***** Data extracts *****
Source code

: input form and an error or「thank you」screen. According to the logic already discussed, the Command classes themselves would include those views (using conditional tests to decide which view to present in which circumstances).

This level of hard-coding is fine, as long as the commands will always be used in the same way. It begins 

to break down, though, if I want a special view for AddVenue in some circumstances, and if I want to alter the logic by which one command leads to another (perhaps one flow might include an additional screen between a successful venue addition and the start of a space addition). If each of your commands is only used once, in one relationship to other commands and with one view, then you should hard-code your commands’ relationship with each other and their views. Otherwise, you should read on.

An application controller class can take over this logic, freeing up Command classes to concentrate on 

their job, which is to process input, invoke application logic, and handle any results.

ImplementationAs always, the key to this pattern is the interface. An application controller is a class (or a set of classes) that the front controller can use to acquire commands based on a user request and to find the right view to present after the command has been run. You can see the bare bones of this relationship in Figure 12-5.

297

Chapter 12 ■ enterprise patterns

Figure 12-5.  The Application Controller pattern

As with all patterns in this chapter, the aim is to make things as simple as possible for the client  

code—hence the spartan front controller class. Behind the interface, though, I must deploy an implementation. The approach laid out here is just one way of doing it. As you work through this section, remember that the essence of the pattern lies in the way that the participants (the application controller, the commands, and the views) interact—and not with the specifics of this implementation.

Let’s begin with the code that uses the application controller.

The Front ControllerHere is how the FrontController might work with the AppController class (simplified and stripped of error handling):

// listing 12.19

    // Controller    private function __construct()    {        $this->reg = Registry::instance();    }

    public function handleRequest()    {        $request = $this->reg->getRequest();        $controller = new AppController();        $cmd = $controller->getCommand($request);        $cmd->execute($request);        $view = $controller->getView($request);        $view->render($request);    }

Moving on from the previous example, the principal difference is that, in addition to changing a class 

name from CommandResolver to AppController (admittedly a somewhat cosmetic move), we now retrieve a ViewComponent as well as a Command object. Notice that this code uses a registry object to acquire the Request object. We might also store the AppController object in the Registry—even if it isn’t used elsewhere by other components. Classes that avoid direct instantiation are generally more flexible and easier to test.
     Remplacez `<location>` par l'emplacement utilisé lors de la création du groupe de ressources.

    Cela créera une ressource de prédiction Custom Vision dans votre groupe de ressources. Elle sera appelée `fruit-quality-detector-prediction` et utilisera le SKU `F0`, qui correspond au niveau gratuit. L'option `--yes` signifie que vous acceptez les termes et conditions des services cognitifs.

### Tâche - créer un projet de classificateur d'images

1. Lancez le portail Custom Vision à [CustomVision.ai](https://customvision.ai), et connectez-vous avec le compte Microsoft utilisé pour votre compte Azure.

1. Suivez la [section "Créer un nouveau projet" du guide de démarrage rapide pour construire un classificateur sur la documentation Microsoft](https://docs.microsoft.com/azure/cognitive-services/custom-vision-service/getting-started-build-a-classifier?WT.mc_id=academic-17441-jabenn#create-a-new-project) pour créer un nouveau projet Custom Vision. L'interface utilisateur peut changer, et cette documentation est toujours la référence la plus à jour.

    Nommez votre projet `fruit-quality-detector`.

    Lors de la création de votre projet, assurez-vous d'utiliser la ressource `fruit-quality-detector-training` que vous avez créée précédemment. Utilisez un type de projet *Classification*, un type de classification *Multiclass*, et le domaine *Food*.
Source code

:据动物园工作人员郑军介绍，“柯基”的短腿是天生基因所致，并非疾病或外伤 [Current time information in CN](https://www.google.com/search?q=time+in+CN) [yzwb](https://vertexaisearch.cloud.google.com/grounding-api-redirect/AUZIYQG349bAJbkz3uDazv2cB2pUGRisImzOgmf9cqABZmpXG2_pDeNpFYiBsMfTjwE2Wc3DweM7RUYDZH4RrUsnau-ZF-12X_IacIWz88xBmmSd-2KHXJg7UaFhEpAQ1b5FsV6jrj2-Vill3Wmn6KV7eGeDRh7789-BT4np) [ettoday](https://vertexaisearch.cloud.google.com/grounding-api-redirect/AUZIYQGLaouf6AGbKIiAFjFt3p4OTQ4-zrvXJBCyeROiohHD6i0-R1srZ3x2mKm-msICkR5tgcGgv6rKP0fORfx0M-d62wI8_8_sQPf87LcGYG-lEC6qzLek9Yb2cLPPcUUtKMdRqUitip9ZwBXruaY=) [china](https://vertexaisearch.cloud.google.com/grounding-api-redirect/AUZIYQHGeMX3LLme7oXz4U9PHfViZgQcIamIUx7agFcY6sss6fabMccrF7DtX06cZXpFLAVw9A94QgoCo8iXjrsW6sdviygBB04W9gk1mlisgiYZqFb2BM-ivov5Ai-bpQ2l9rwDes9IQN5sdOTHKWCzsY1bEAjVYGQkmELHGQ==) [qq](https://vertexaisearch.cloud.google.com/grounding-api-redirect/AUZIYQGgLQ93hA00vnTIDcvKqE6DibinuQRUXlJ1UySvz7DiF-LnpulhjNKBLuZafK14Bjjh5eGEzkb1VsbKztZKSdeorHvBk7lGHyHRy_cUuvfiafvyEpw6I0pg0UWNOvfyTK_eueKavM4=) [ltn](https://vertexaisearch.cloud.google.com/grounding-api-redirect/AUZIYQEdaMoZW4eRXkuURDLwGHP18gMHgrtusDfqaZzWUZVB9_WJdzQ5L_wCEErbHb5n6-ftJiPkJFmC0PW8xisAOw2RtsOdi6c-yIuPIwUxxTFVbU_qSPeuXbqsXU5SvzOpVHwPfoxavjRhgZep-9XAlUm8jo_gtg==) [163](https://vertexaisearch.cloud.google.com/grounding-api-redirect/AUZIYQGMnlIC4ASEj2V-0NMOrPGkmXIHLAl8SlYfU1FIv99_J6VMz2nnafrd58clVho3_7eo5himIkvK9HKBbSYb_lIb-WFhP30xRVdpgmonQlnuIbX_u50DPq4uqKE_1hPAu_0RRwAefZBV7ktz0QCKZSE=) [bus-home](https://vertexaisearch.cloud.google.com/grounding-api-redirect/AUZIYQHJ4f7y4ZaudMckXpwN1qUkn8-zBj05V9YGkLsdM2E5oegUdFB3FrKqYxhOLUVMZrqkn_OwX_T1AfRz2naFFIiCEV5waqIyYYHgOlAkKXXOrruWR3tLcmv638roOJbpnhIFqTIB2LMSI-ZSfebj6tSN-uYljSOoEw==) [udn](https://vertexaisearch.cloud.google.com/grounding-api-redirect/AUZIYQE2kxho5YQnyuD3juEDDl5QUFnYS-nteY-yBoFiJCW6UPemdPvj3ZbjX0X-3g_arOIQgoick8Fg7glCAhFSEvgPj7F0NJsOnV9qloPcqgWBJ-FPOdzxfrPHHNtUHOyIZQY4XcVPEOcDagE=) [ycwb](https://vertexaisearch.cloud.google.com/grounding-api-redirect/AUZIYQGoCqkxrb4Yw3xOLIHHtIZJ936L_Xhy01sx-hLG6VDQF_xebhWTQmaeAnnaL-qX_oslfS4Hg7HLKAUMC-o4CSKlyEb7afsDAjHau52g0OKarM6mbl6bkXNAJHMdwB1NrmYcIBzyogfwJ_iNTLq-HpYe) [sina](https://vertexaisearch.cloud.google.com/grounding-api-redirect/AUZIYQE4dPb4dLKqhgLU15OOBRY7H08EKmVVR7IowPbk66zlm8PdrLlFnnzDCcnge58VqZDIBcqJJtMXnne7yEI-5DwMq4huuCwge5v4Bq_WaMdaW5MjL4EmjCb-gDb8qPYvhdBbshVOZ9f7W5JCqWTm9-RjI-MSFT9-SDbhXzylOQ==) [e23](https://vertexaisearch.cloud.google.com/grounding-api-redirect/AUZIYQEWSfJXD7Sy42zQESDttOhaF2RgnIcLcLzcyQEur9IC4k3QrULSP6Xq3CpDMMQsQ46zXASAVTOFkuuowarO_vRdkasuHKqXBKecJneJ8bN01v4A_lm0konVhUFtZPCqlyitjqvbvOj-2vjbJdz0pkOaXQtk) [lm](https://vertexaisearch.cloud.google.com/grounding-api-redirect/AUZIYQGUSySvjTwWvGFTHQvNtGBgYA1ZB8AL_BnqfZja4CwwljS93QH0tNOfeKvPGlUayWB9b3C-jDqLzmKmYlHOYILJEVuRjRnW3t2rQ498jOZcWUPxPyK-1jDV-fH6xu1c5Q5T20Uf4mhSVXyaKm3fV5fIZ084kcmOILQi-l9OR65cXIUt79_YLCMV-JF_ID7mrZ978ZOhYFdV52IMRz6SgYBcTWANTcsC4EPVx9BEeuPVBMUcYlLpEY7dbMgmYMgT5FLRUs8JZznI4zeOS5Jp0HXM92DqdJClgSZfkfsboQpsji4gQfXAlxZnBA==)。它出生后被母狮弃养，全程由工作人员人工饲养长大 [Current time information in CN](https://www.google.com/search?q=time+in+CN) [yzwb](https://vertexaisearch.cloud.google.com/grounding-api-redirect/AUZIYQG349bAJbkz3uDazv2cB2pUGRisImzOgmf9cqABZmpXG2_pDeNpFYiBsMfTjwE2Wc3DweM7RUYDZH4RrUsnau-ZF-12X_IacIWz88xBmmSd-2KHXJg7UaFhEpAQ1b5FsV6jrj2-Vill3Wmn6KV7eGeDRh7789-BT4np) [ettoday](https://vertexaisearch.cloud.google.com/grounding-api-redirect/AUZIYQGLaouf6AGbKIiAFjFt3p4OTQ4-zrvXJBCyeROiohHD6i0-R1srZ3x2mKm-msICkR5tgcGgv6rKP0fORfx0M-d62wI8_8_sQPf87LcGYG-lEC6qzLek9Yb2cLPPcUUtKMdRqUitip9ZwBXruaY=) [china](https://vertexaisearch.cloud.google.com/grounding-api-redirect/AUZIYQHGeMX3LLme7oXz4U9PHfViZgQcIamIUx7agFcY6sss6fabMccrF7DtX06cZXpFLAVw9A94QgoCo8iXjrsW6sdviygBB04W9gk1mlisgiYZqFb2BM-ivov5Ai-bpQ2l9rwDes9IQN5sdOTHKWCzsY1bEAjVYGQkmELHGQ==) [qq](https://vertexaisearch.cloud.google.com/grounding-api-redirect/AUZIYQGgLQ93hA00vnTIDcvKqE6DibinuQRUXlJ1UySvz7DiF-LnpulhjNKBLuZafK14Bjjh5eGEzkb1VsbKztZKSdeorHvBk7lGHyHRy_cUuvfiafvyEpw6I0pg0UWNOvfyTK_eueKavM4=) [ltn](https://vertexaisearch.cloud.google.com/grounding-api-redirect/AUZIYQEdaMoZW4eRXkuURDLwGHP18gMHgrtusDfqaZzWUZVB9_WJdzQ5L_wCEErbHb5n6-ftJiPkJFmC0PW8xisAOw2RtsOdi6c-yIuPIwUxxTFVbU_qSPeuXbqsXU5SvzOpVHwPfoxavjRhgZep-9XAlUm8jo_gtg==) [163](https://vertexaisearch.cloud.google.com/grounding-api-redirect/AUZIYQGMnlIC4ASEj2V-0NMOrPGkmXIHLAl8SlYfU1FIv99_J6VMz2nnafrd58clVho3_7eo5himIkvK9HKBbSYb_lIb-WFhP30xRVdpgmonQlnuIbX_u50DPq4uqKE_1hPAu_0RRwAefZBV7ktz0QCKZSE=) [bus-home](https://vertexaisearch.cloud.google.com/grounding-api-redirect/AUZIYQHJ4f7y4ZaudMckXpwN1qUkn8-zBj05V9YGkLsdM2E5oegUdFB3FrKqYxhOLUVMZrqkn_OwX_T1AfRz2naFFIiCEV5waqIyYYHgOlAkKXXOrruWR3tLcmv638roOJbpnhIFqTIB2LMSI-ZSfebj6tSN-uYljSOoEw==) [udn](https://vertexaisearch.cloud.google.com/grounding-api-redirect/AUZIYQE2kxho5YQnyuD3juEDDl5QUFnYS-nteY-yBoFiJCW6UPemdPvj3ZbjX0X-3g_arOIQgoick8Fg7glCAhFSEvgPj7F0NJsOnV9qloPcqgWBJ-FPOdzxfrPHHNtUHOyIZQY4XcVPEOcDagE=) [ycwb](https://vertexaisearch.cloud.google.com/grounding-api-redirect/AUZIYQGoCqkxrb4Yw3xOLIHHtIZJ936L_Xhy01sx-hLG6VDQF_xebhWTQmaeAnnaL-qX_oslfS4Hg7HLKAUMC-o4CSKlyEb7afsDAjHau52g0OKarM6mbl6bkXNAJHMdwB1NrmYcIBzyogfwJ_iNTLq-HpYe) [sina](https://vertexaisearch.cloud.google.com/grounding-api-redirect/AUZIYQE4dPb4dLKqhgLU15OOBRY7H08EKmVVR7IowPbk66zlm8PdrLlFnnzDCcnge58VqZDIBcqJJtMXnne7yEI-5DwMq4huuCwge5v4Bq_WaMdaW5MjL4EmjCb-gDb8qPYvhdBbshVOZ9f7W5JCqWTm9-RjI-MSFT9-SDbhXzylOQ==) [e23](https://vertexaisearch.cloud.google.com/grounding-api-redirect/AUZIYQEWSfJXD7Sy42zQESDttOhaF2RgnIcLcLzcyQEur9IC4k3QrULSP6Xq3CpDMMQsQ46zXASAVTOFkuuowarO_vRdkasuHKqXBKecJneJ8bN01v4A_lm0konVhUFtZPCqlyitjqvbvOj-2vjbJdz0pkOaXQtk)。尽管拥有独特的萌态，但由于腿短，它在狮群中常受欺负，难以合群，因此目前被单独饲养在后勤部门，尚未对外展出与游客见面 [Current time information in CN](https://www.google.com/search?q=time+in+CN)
*****
Repeat every line exactly, starting with the first line of the entries, and stop once the line containing "This level of" has been given.

Source code

: input form and an error or「thank you」screen. According to the logic already discussed, the Command classes themselves would include those views (using conditional tests to decide which view to present in which circumstances).

This level of hard-coding is fine, as long as the commands will always be used in the same way. It begins 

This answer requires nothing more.